Please copy the leading lines of the entries below exactly, concluding with the line in which "immunohistochemical staining in" occurs.
• • • •
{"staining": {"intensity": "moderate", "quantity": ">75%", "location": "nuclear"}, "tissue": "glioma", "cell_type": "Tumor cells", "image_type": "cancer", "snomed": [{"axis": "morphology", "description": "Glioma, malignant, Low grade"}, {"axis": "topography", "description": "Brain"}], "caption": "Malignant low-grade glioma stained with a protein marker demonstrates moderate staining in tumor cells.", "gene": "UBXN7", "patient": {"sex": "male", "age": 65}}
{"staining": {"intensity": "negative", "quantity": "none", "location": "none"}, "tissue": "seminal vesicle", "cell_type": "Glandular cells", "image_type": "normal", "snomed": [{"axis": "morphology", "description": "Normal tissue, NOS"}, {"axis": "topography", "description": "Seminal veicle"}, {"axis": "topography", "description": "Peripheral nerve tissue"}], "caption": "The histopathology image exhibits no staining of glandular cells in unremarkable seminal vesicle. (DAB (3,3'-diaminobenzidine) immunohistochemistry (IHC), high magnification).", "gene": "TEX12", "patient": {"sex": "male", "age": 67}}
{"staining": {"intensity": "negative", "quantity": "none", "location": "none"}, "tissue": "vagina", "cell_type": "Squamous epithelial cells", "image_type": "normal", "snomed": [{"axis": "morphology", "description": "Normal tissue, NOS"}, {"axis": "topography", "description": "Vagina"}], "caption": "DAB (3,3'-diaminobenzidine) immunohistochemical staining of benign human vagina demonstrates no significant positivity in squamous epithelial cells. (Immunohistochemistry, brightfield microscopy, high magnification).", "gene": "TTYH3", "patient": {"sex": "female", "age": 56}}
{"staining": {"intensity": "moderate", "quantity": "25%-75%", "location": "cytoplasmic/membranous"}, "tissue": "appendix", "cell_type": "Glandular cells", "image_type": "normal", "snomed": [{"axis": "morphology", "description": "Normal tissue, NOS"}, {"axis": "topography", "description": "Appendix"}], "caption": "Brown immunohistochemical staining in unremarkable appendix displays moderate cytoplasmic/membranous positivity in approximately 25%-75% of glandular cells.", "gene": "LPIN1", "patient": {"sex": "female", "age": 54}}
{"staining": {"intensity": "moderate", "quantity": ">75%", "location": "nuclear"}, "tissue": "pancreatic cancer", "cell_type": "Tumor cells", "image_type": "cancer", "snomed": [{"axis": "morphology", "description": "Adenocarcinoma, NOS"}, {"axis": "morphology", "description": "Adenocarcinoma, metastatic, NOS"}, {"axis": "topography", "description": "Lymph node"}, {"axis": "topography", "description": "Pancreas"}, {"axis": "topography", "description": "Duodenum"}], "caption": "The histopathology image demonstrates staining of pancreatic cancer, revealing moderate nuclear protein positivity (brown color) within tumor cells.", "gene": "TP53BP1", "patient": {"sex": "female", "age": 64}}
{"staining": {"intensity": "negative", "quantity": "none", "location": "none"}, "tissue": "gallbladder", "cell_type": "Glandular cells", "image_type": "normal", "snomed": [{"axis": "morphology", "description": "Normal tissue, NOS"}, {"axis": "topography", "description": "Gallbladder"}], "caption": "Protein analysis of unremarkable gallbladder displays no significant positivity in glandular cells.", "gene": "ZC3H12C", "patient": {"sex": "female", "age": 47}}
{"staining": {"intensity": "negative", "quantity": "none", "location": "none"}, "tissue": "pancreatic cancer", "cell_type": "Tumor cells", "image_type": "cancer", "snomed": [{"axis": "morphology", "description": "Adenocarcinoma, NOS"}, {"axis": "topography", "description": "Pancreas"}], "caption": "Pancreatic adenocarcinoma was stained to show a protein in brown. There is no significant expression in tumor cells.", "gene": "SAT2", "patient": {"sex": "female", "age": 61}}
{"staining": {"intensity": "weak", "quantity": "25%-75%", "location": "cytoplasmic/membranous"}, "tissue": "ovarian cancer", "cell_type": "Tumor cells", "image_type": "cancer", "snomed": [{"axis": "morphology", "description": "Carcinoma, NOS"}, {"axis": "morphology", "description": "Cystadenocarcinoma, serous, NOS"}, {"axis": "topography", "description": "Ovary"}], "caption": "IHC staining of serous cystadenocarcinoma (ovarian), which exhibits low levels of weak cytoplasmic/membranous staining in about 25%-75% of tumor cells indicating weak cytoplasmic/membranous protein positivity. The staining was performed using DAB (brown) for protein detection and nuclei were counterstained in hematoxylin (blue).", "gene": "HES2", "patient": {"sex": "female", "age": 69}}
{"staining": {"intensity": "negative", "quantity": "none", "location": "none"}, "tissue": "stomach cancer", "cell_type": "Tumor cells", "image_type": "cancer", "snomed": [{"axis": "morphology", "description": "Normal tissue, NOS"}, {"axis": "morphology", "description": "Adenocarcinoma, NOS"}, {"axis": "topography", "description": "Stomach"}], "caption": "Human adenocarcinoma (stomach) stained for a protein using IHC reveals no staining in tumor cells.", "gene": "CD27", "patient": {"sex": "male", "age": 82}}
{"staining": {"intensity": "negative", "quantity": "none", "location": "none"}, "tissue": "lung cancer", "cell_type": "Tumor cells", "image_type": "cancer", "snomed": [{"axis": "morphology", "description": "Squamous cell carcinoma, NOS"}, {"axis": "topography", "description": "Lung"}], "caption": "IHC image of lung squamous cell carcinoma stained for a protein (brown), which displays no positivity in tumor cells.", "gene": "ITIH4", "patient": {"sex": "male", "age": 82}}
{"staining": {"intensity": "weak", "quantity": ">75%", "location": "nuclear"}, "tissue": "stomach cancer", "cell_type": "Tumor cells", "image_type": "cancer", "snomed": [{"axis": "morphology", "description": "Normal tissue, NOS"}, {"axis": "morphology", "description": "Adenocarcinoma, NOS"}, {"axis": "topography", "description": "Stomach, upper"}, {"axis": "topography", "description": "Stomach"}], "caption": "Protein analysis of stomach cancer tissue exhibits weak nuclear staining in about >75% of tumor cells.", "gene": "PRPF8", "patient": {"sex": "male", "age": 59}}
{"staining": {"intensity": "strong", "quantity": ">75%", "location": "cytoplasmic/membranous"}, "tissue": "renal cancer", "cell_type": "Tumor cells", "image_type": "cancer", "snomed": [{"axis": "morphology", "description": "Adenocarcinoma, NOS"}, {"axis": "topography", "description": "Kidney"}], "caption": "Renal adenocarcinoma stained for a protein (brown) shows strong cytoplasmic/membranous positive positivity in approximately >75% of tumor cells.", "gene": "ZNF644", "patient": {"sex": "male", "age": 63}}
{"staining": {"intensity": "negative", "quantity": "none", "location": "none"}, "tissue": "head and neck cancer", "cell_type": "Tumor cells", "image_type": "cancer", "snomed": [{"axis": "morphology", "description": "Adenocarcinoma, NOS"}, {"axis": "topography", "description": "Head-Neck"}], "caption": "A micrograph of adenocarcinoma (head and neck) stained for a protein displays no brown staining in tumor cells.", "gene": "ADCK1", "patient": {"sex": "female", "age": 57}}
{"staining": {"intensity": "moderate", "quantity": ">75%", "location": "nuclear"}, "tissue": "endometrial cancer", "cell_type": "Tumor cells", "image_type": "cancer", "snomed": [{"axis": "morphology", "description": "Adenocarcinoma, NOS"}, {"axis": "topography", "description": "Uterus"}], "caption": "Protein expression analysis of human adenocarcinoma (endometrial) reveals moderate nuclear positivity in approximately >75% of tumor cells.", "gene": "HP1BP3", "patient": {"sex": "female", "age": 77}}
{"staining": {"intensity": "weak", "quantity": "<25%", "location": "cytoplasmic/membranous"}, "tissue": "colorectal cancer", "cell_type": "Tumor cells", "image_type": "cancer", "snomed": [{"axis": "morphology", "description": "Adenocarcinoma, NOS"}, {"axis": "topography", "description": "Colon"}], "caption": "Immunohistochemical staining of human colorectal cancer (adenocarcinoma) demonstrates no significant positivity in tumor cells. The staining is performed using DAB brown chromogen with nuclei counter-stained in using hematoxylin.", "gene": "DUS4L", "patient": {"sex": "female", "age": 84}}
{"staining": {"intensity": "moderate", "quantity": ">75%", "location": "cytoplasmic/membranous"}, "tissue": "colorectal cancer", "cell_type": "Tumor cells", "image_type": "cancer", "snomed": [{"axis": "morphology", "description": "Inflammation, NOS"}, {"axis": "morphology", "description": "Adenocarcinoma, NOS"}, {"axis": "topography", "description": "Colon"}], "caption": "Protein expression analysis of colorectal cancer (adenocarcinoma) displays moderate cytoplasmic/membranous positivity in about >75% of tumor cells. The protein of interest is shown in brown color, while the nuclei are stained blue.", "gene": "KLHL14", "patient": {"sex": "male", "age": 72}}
• • • •
## Response:
{"staining": {"intensity": "moderate", "quantity": ">75%", "location": "nuclear"}, "tissue": "glioma", "cell_type": "Tumor cells", "image_type": "cancer", "snomed": [{"axis": "morphology", "description": "Glioma, malignant, Low grade"}, {"axis": "topography", "description": "Brain"}], "caption": "Malignant low-grade glioma stained with a protein marker demonstrates moderate staining in tumor cells.", "gene": "UBXN7", "patient": {"sex": "male", "age": 65}}
{"staining": {"intensity": "negative", "quantity": "none", "location": "none"}, "tissue": "seminal vesicle", "cell_type": "Glandular cells", "image_type": "normal", "snomed": [{"axis": "morphology", "description": "Normal tissue, NOS"}, {"axis": "topography", "description": "Seminal veicle"}, {"axis": "topography", "description": "Peripheral nerve tissue"}], "caption": "The histopathology image exhibits no staining of glandular cells in unremarkable seminal vesicle. (DAB (3,3'-diaminobenzidine) immunohistochemistry (IHC), high magnification).", "gene": "TEX12", "patient": {"sex": "male", "age": 67}}
{"staining": {"intensity": "negative", "quantity": "none", "location": "none"}, "tissue": "vagina", "cell_type": "Squamous epithelial cells", "image_type": "normal", "snomed": [{"axis": "morphology", "description": "Normal tissue, NOS"}, {"axis": "topography", "description": "Vagina"}], "caption": "DAB (3,3'-diaminobenzidine) immunohistochemical staining of benign human vagina demonstrates no significant positivity in squamous epithelial cells. (Immunohistochemistry, brightfield microscopy, high magnification).", "gene": "TTYH3", "patient": {"sex": "female", "age": 56}}
{"staining": {"intensity": "moderate", "quantity": "25%-75%", "location": "cytoplasmic/membranous"}, "tissue": "appendix", "cell_type": "Glandular cells", "image_type": "normal", "snomed": [{"axis": "morphology", "description": "Normal tissue, NOS"}, {"axis": "topography", "description": "Appendix"}], "caption": "Brown immunohistochemical staining in unremarkable appendix displays moderate cytoplasmic/membranous positivity in approximately 25%-75% of glandular cells.", "gene": "LPIN1", "patient": {"sex": "female", "age": 54}}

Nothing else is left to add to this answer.